● **Work task**:
Look through the entries below and report every line that has "root".

[Records from a collection]

━━━━━━━━━━━━━━━━

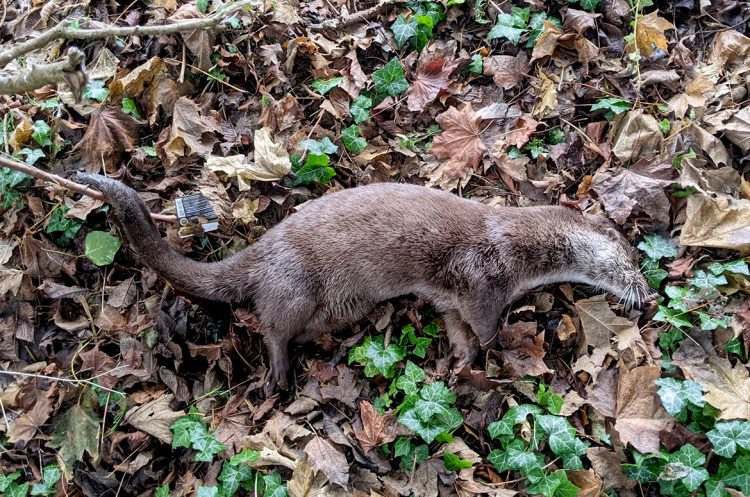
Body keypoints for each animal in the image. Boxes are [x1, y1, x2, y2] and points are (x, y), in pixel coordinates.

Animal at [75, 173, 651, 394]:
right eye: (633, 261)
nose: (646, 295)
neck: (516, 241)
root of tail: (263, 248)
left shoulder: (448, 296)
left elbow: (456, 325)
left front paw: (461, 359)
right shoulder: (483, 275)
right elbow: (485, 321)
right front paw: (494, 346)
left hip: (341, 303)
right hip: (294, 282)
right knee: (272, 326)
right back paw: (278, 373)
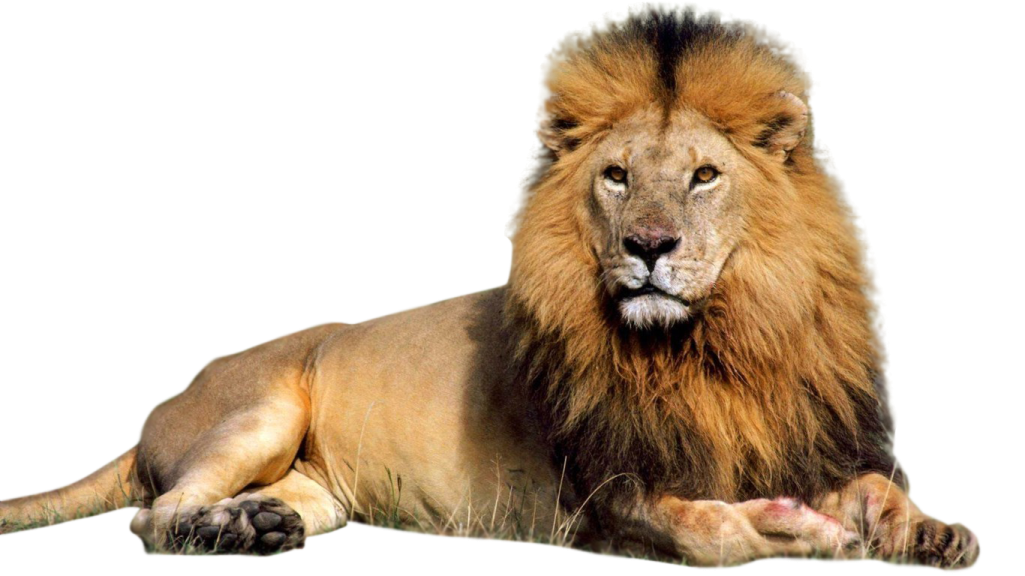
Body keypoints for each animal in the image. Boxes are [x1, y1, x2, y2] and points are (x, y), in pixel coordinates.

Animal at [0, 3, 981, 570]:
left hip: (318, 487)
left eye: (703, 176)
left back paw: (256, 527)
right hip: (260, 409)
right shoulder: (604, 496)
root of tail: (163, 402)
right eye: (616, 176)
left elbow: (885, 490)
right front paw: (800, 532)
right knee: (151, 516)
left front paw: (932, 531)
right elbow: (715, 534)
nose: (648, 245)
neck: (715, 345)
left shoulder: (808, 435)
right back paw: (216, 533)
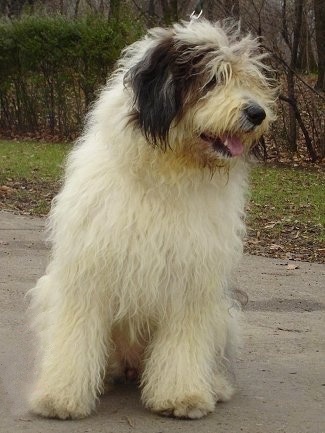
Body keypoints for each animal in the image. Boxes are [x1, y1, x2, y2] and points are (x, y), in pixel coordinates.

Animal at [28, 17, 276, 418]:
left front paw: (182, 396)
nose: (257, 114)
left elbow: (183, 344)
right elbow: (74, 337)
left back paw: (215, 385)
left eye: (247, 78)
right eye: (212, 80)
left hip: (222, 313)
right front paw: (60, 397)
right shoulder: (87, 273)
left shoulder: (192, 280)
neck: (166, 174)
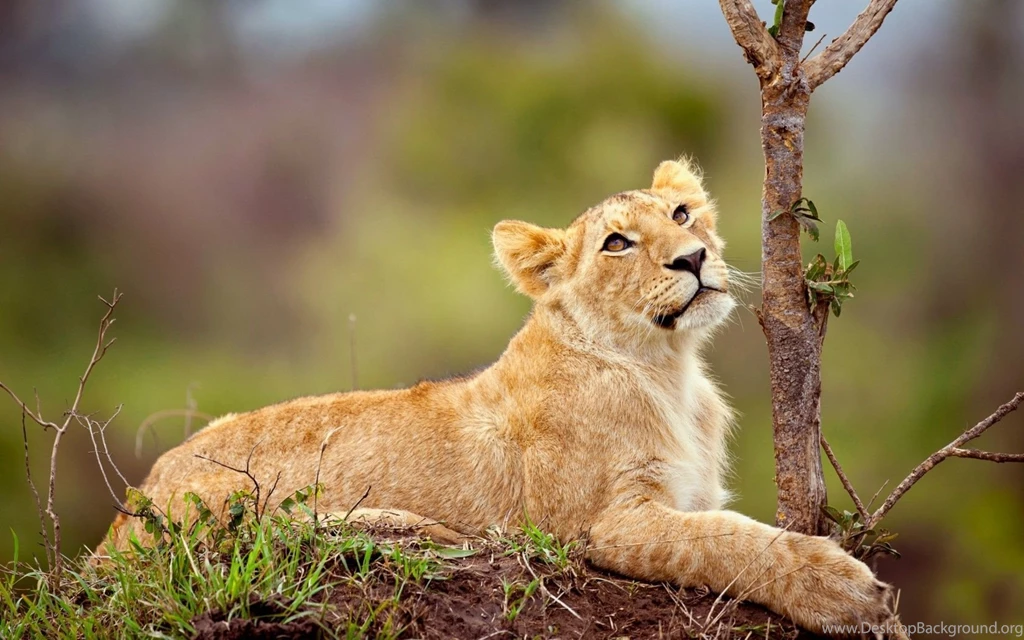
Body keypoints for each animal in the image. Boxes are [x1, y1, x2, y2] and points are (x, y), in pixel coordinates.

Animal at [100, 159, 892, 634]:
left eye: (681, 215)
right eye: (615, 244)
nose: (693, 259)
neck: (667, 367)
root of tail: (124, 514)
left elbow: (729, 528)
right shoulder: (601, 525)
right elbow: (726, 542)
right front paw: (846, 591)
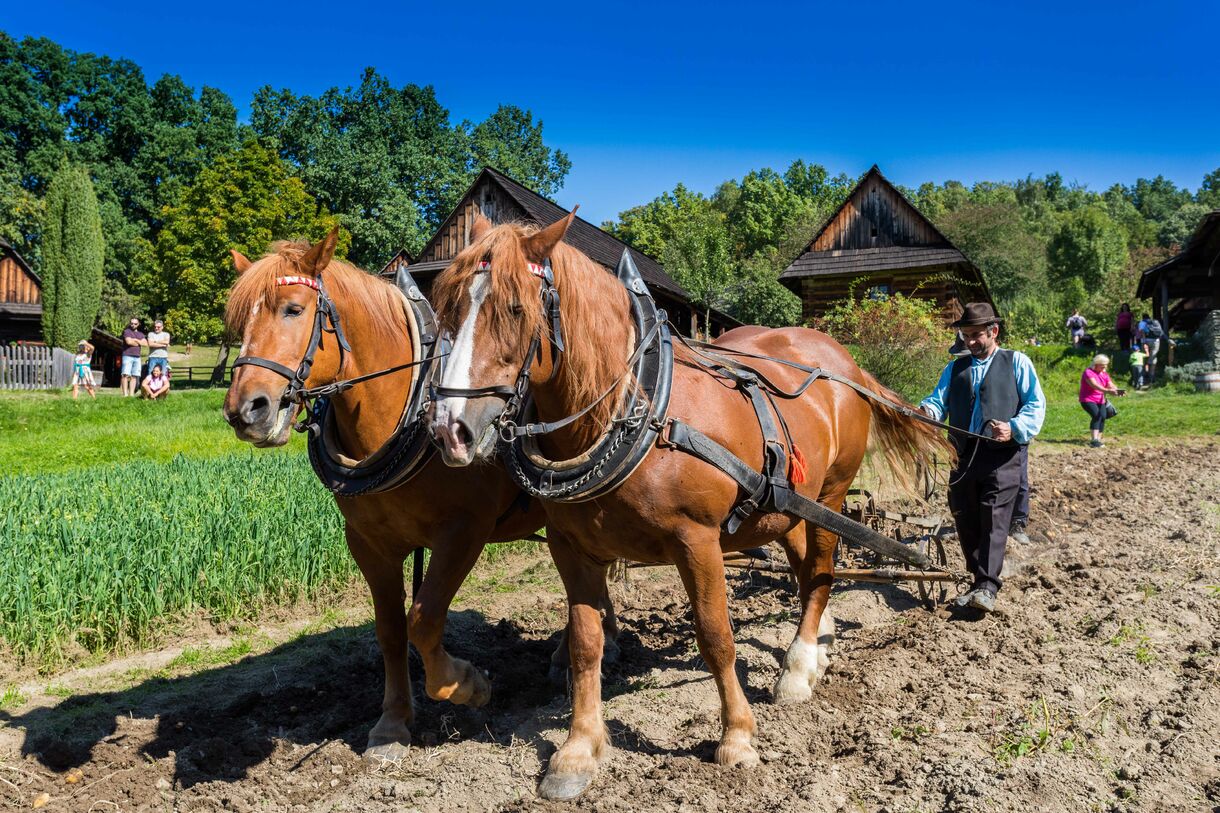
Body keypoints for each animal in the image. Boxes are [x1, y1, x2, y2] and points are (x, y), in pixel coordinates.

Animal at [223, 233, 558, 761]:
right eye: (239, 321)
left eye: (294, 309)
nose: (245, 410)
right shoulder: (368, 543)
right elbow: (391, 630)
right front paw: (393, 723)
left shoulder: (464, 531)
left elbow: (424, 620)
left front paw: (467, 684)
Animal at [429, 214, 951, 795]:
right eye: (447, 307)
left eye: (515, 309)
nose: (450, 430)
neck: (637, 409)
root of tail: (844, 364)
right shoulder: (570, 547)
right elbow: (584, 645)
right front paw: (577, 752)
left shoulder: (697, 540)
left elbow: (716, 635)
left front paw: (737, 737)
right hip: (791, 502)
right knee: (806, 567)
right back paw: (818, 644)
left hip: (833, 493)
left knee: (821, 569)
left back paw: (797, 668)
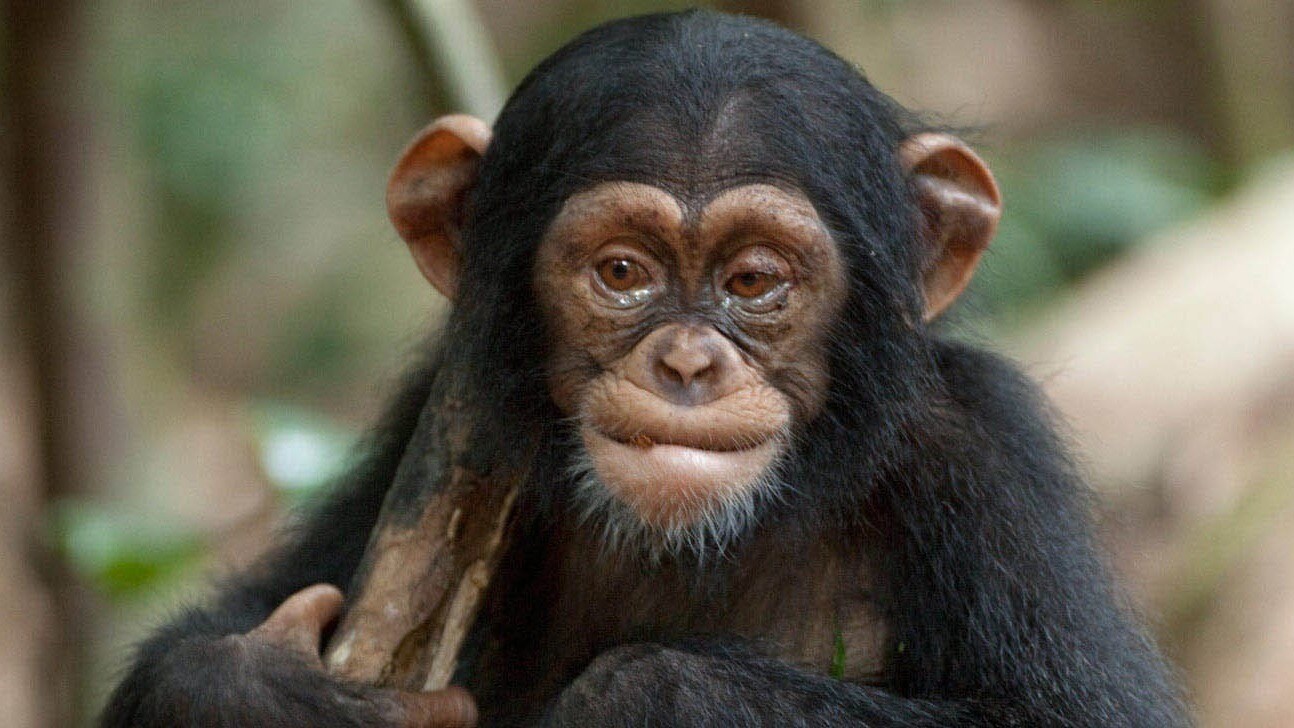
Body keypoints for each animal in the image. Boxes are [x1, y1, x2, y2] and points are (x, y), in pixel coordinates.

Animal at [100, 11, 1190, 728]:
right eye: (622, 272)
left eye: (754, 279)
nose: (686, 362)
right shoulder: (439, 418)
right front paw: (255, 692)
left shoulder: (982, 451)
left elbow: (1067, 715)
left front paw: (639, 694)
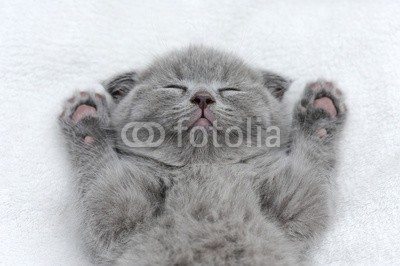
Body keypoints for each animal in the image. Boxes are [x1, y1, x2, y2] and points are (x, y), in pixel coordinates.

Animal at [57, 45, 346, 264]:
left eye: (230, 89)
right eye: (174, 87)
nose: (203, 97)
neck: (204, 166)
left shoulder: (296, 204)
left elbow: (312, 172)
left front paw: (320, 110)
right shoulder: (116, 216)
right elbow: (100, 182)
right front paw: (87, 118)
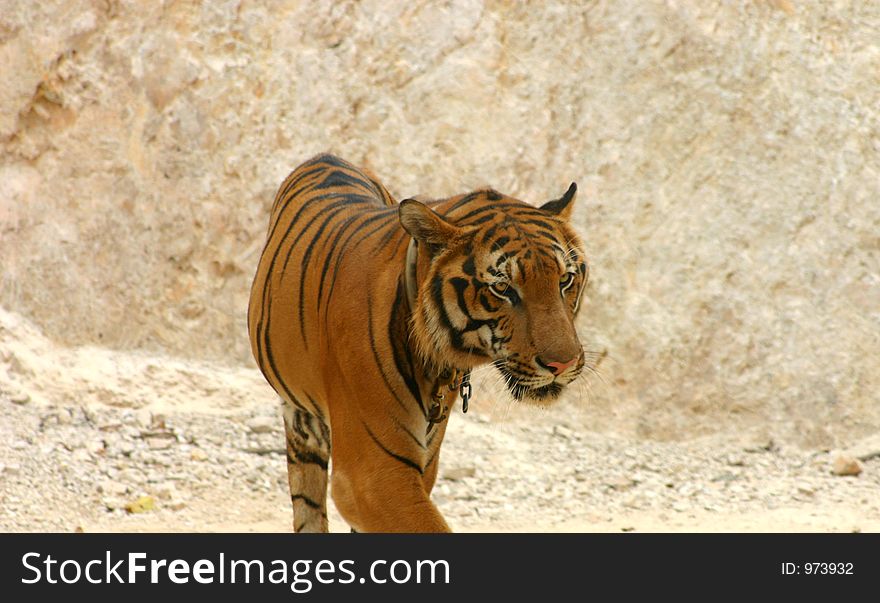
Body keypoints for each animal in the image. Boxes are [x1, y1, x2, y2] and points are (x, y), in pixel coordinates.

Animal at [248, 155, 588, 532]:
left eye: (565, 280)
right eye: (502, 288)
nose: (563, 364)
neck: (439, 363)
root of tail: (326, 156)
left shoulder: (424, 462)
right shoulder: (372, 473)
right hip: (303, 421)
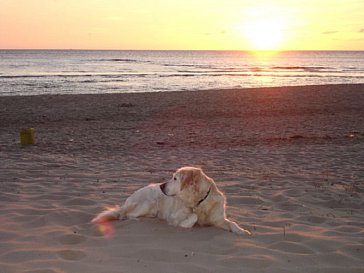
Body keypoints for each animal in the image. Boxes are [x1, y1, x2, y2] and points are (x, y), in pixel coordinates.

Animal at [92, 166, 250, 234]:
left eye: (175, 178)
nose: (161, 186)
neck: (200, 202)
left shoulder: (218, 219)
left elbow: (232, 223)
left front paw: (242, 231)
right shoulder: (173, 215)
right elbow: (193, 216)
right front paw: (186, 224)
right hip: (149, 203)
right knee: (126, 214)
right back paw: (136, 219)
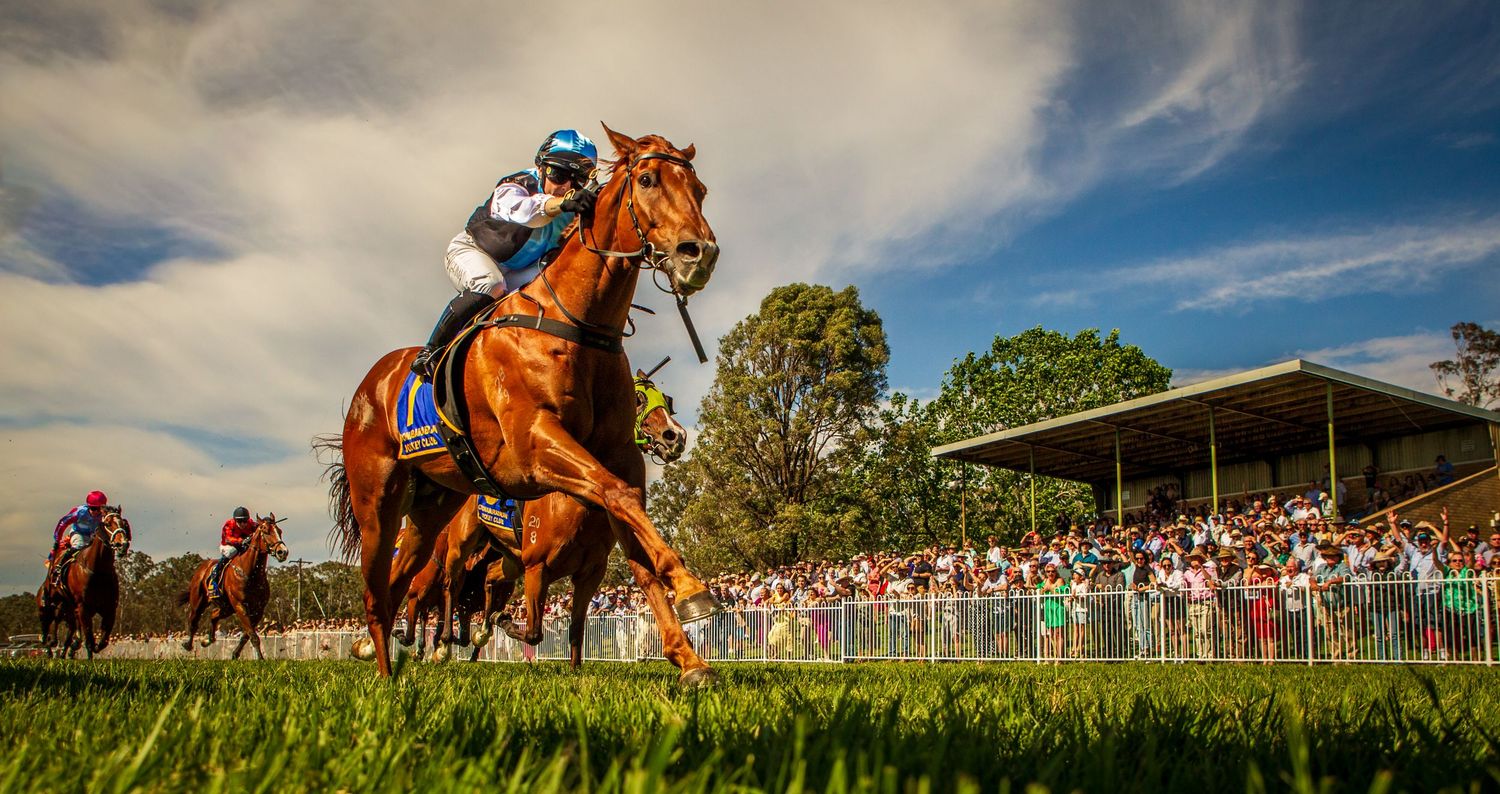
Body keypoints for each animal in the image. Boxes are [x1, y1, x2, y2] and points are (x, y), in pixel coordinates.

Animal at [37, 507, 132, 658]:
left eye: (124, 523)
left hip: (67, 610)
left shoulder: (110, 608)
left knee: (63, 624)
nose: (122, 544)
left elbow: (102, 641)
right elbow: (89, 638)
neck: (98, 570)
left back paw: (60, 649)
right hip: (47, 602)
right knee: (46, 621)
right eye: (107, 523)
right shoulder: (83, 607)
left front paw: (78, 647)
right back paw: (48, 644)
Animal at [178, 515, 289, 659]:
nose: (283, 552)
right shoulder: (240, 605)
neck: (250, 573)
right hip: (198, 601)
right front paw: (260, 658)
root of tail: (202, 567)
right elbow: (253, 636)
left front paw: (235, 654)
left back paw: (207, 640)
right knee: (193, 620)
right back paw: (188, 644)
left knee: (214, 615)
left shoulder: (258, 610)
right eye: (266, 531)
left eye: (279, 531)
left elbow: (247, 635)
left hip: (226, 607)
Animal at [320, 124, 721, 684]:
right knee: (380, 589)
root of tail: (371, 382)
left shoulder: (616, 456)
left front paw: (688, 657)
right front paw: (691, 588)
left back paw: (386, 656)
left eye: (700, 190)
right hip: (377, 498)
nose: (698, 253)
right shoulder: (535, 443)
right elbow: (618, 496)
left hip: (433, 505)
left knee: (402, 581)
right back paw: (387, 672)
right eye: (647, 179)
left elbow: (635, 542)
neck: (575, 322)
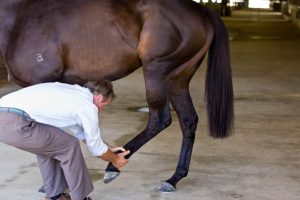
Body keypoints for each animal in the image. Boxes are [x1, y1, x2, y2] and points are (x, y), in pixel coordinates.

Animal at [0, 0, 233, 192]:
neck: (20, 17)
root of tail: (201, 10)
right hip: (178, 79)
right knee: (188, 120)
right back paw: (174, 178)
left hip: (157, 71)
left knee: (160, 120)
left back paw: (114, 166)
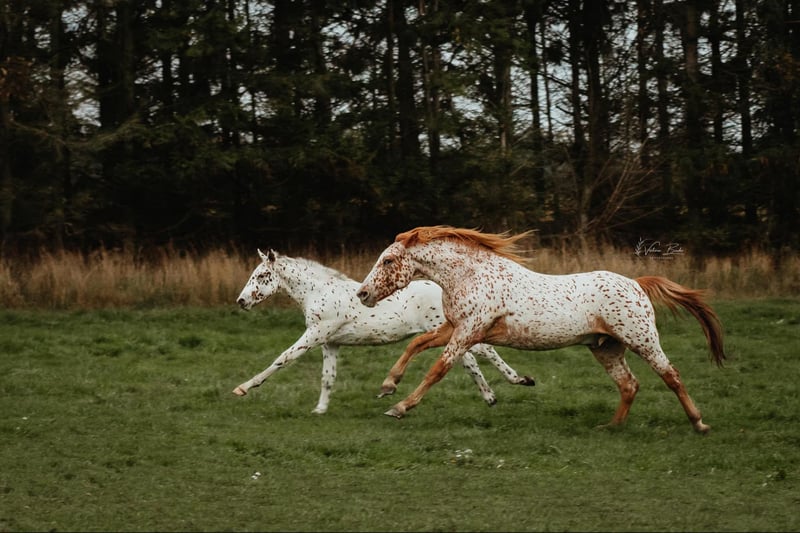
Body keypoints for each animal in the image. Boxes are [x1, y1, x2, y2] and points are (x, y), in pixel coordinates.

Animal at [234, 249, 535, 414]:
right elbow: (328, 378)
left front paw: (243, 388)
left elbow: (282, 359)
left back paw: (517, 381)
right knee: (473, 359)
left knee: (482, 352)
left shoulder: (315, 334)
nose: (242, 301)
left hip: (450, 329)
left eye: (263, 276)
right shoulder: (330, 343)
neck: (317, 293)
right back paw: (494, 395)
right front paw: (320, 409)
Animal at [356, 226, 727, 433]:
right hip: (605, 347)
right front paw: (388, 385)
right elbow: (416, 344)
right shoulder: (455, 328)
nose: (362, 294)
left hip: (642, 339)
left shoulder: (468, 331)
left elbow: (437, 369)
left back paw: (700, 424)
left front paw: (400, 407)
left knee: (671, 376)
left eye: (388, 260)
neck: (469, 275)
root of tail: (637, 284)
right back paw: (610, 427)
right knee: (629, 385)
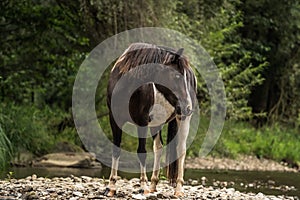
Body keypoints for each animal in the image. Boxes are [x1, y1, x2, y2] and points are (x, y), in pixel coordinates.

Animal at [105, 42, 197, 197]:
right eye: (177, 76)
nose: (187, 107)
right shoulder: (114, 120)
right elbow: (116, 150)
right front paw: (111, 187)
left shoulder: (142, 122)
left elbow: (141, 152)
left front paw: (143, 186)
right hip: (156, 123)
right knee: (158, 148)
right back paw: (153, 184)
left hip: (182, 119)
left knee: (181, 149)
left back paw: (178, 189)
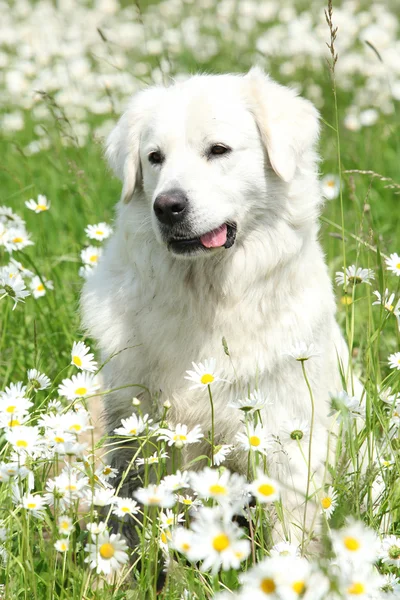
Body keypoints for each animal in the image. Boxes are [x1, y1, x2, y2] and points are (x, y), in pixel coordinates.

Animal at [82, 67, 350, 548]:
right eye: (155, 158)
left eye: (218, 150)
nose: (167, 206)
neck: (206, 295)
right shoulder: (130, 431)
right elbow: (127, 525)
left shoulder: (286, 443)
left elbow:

━━━━━━━━━━━━━━━━

● **Exercise answer**:
root of tail: (263, 248)
root of tail: (163, 402)
root of tail: (124, 514)
root of tail: (844, 364)
root of tail: (326, 156)
root of tail: (202, 567)
root of tail: (371, 382)
root of tail: (201, 10)
root of tail: (637, 284)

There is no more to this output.